Making Avatar Move - InstructAvatar, EMO, Follow-Your-Emoji

Following yesterday's two lip-sync projects from Tencent,today I will share three more.

InstructAvatar

: InstructAvatar is a tool for generating Avatars with text-guided emotion and motion control.

Link:https://github.com/wangyuchi369/InstructAvatar

: Peking University

Scene

  • Emotional speech control

  • Facial motion control

Model architecture

InstructAvatar consists of two components: VAE H for disentangling motion information from videos, and Motion Generator G for generating motion latent variables conditioned on audio and instructions. Since the model has two types of data, two switches are designed in the instructions and audio. During inference, the motion encoder in the VAE will be discarded, and the predicted motion latent variable will be obtained by iterative denoising Gaussian noise. Combined with the user-provided portrait, the final video is generated through the decoder of the VAE.

EMO

: EMO is a tool that generates expressive human portrait videos via an Audio2Video diffusion model under weak conditions.

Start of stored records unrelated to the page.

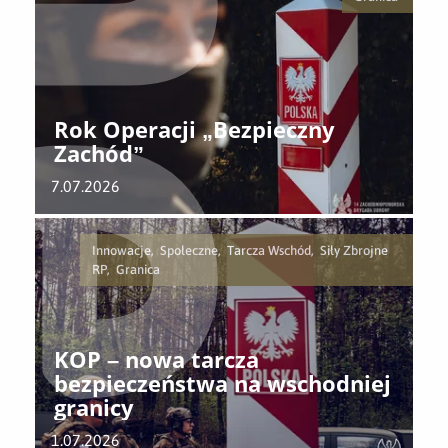
Rok Operacji „Bezpieczny
Zachód”
7.07.2026
Innowacje, Społeczne, Tarcza Wschód, Siły Zbrojne
RP, Granica
KOP – nowa tarcza
bezpieczeństwa na wschodniej
granicy
1.07.2026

Link:https://github.com/HumanAIGC/EMO

: Alibaba

Scene

  1. Singing
  • Make portraits sing

  • Different languages and portrait styles

  • Rap

  1. Speaking
  • Converse with different characters

  • Cross-actor performance

Model architecture

The method framework proposed by EMO mainly includes two stages. In the initial stage, i.e., the frame encoding stage, ReferenceNet extracts features from reference images and motion frames. Subsequently, in the diffusion process stage, the pre-trained audio encoder processes audio embeddings. Facial region masks are combined with multi-frame noise to control the generation of facial images. Next, the backbone network is used for denoising operations. In the backbone network, two attention mechanisms are applied: reference attention and audio attention. These mechanisms are crucial for maintaining character identity and modulating character actions. Additionally, a temporal module is utilized to manipulate the temporal dimension and adjust the speed of motion.

Follow-Your-Emoji

: Follow-Your-Emoji is a diffusion-based portrait animation framework that animates a reference portrait using target landmark sequences. The main challenges in portrait animation are maintaining the identity of the reference portrait, conveying the target expression, while preserving temporal consistency and realism.

Link:https://follow-your-emoji.github.io/

: The University of Hong Kong, Tencent, Tsinghua University

Scene

  • Single action + multiple portraits

  • Single portrait + multiple actions

Model architecture

Firstly, use the landmark encoder to extract features from the expression-aware landmark sequence and fuse these features with multi-frame noise.

Then, randomly mask the frames of the input latent sequence using a progressive strategy.

Finally, concatenate this latent sequence with the fused multi-frame noise and input it into the denoising U-Net for denoising processing to generate the video.

The appearance network and image prompt injection module help the model maintain the identity of the reference portrait, while temporal attention maintains temporal consistency.

During training, the facial fine loss guides the U-Net to focus more on the generation of faces and expressions.

During inference, referring to AniPortrait, use the motion alignment module to align the target landmarks with the reference portrait. Then, generate keyframes first and predict long videos using a progressive strategy.